- TASK DETAILS:
Print nothing except the lines of the listing below from the line with "22 | Koppal" to the line with "25 | Mandya", each exactly as written, both ends included.

- RECORDS FOR PROCESSING:

= Beginning of Section =

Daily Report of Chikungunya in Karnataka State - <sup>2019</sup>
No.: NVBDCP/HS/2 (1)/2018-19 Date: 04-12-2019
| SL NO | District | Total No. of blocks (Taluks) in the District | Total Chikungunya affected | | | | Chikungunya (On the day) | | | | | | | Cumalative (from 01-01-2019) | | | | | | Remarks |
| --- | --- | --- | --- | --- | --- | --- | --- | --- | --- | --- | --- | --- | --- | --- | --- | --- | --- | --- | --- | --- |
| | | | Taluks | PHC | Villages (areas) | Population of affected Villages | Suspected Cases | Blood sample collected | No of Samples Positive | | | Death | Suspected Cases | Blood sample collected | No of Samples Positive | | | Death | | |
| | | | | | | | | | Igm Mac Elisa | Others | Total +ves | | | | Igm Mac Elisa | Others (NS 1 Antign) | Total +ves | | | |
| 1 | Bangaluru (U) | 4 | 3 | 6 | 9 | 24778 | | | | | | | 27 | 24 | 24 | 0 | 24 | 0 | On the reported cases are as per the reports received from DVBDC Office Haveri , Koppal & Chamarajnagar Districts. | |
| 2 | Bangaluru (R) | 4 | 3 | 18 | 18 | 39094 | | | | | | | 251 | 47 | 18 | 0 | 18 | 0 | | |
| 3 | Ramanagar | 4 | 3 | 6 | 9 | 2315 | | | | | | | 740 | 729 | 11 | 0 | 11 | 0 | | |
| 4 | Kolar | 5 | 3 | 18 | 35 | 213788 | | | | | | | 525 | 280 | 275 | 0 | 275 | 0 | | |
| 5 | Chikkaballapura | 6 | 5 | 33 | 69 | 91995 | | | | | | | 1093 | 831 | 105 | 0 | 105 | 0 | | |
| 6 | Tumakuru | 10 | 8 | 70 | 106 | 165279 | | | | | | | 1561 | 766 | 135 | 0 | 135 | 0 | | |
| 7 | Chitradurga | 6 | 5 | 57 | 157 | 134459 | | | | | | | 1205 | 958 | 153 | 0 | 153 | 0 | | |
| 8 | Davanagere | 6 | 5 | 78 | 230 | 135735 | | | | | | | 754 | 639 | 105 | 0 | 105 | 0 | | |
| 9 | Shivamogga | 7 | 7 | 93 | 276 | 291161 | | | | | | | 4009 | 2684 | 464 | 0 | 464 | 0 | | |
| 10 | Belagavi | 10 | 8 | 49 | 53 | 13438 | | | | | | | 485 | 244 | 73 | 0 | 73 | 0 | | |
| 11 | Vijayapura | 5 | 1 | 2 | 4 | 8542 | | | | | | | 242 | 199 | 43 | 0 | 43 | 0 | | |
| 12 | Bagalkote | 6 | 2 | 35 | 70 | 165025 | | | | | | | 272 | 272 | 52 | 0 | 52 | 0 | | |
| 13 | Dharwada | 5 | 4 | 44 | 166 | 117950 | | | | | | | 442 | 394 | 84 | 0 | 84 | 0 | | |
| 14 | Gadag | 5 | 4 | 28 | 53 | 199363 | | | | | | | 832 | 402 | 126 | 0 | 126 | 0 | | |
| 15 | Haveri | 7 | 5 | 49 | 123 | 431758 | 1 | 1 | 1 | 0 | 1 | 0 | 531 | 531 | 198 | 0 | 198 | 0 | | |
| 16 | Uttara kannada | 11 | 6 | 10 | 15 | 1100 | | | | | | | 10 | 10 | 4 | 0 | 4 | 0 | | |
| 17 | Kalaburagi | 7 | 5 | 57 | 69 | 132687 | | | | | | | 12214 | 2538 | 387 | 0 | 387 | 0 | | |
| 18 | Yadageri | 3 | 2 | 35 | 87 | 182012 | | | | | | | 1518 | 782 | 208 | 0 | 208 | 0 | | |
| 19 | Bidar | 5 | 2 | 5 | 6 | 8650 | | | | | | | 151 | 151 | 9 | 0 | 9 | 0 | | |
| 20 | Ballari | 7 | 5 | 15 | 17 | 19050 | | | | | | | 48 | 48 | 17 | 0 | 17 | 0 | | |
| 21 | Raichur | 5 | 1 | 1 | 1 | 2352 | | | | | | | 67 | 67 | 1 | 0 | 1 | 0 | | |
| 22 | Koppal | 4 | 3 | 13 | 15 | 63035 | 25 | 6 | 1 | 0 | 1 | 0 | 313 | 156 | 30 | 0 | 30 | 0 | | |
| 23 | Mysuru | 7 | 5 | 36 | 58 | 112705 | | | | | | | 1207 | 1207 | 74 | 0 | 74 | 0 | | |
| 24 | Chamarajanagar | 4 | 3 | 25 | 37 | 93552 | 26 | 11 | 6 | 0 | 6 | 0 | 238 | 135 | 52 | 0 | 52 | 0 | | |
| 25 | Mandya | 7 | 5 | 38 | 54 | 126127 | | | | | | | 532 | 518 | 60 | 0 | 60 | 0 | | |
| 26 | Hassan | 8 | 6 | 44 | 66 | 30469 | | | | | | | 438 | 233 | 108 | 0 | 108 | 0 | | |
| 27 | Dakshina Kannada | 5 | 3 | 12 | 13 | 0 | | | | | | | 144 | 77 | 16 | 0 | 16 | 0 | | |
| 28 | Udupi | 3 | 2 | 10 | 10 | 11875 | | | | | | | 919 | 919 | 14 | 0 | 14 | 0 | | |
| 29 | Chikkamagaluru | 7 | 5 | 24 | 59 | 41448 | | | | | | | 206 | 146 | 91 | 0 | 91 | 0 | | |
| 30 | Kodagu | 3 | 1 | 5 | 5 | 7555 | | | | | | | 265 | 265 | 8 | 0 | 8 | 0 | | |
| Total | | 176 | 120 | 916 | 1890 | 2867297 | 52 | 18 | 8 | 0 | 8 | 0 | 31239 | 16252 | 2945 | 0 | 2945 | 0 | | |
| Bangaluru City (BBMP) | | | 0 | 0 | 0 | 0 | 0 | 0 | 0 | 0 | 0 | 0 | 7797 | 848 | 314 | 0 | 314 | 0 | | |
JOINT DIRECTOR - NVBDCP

= End of Section =

- OUTPUT OF THE TASK:
| 22 | Koppal | 4 | 3 | 13 | 15 | 63035 | 25 | 6 | 1 | 0 | 1 | 0 | 313 | 156 | 30 | 0 | 30 | 0 | | |
| 23 | Mysuru | 7 | 5 | 36 | 58 | 112705 | | | | | | | 1207 | 1207 | 74 | 0 | 74 | 0 | | |
| 24 | Chamarajanagar | 4 | 3 | 25 | 37 | 93552 | 26 | 11 | 6 | 0 | 6 | 0 | 238 | 135 | 52 | 0 | 52 | 0 | | |
| 25 | Mandya | 7 | 5 | 38 | 54 | 126127 | | | | | | | 532 | 518 | 60 | 0 | 60 | 0 | | |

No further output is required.